Reaction of Russian analysts
"This is positive news for the market as the most liberal of the possible presidential candidates was approved," Yaroslav Lisovolik, a senior Deutsche Bank economics analyst, said. "The liberal aspect of Putin's economic policy can be preserved if Medvedev becomes president."
Echoing the statement, an economist at Russian brokerage Troika Dialog said the news would encourage investment in the country. Anton Struchevsky said Medvedev was a liberal politician, unlike another first deputy premier and ex-defense minister also widely tipped for the presidency, Sergei Ivanov, whose KGB background was treated with apprehension by Western countries.
However an analyst with Trust investment bank, Yevgeny Nadorshin, said Medvedev's appointment would not influence the investment climate in Russia, and that there was in fact little difference between the candidates.
Italian and German political analysts said they were surprised by Putin's backing of a 'strong' presidential candidate, rather than a loyal supporter who would let him keep the reins of power.
"This came as a real surprise for the West, which had expected Putin to propose a less weighty figure as presidential candidate," Roberto Menotti of Aspen Institute Italia said. "But he backed a strong candidate capable of taking on responsibility and making independent decisions."
Putin, while saying he will not violate the Constitution by remaining in the Kremlin for a third term, has pledged to retain influence in Russian politics. Various theories have been circulated in domestic and foreign media as to what position the president could opt for after the polls next year.
One of the scenarios was that Putin would back a weak successor with a view to returning to power within the next few years.
There was wide media speculation that Prime Minister Viktor Zubkov, 66, who held no senior political posts until unexpected appointment as prime minister in September, would assume the presidency in a setup where key powers would be transferred to a government led by Putin.
Alexander Rahr, a leading German expert on Russia, agreed that the nomination was a surprise.
"Medvedev's nomination is undoubtedly a surprise, as Western analysts had believed Putin would pick a tougher candidate from his retinue of 'siloviki'. But the surprise was a pleasant one, as Medvedev is not one of the group of ex-KGB officers, but a champion of the free market."
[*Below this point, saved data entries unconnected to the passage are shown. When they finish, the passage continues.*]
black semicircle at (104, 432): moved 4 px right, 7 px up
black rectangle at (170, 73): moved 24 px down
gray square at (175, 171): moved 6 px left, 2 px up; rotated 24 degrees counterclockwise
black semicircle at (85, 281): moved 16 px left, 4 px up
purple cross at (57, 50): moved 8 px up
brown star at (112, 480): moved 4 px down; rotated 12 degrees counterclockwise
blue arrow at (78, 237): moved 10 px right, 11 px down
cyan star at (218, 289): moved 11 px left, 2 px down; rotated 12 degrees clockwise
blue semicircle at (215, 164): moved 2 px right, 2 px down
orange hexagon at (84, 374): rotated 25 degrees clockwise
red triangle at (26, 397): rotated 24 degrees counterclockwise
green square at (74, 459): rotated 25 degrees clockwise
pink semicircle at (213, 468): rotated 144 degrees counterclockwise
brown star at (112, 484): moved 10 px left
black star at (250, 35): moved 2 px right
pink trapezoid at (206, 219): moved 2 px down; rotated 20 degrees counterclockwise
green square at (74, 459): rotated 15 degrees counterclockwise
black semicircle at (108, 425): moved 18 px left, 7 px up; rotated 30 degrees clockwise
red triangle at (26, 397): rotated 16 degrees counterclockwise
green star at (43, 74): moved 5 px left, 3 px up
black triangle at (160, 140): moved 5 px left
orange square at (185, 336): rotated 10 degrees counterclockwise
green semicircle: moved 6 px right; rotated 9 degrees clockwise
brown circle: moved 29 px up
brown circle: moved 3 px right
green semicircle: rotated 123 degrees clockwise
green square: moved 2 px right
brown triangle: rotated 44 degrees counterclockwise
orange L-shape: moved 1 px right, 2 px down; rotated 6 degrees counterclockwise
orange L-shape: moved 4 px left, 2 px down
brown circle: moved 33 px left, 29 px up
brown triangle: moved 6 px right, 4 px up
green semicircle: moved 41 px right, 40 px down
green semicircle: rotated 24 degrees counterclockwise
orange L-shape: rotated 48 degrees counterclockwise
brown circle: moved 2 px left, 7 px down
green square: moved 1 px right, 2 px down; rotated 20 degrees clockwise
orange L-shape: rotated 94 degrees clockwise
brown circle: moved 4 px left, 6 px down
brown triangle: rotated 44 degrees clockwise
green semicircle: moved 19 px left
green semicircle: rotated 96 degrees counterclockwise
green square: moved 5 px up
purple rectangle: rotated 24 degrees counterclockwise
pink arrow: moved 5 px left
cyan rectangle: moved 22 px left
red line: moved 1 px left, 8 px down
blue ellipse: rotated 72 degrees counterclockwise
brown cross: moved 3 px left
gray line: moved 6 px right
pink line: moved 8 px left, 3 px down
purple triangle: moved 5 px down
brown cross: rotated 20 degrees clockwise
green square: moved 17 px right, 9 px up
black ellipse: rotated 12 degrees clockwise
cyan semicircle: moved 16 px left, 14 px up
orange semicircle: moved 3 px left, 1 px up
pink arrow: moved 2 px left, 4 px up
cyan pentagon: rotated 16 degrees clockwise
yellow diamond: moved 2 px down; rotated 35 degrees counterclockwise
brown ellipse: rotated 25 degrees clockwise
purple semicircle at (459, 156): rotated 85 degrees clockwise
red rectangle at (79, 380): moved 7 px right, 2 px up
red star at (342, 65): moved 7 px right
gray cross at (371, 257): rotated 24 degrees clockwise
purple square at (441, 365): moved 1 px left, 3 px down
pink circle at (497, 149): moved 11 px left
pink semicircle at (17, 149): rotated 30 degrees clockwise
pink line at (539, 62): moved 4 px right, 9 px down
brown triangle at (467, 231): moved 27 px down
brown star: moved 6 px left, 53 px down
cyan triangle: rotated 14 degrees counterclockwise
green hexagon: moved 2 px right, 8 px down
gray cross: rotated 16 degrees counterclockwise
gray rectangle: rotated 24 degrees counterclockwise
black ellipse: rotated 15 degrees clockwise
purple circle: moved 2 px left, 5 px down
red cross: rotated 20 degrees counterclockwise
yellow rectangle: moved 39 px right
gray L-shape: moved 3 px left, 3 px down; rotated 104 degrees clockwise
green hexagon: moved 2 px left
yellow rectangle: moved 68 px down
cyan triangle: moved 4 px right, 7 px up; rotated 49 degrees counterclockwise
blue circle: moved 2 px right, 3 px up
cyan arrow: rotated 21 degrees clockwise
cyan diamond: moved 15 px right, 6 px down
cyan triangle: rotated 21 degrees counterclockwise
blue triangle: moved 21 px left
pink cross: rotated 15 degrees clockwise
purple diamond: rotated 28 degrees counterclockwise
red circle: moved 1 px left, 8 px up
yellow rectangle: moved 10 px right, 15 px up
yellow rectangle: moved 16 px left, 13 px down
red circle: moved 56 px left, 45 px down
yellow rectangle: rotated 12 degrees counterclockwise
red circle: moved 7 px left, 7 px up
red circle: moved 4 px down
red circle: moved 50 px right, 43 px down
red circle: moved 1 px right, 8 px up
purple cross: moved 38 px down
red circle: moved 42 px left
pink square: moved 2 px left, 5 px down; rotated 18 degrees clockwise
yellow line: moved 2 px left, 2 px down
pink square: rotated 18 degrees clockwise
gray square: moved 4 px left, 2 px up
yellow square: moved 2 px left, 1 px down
Rahr said: "I believe Medvedev could be quite a strong president, and scenarios under which Putin would return to power, as predicted by Western analysts, are unlikely." However, the Kremlin's security bloc will not give away its positions easily, he said.
Post-presidency job prospects for Putin
The nomination again raises the question of what role Putin will pick for himself after his term expires.
Russian media reports last week suggested Putin could head the union Russia and Belarus have been trying to create since 1997. Efforts to form the state have in the past been marred by energy and financial disputes.
The Kremlin dismissed the reports, which cited sources in the Belarusian president's administration, as "speculative fantasies."
Communist Party leader Gennady Zyuganov said on Monday that Putin was likely to hold a referendum on merging the two ex-Soviet neighbors soon after nominating Medvedev, and would head the union state once the idea was backed. Belarusian President Alexander Lukashenko would be parliamentary speaker in the new state, according to earlier media reports.
Putin's supporters have called for him to be declared "national leader" without any formal position but with major influence on domestic and foreign policies, to ensure the country's further growth.
Other jobs mentioned as possible options for Putin's include Gazprom chief, and head of the Constitutional Court or Security Council.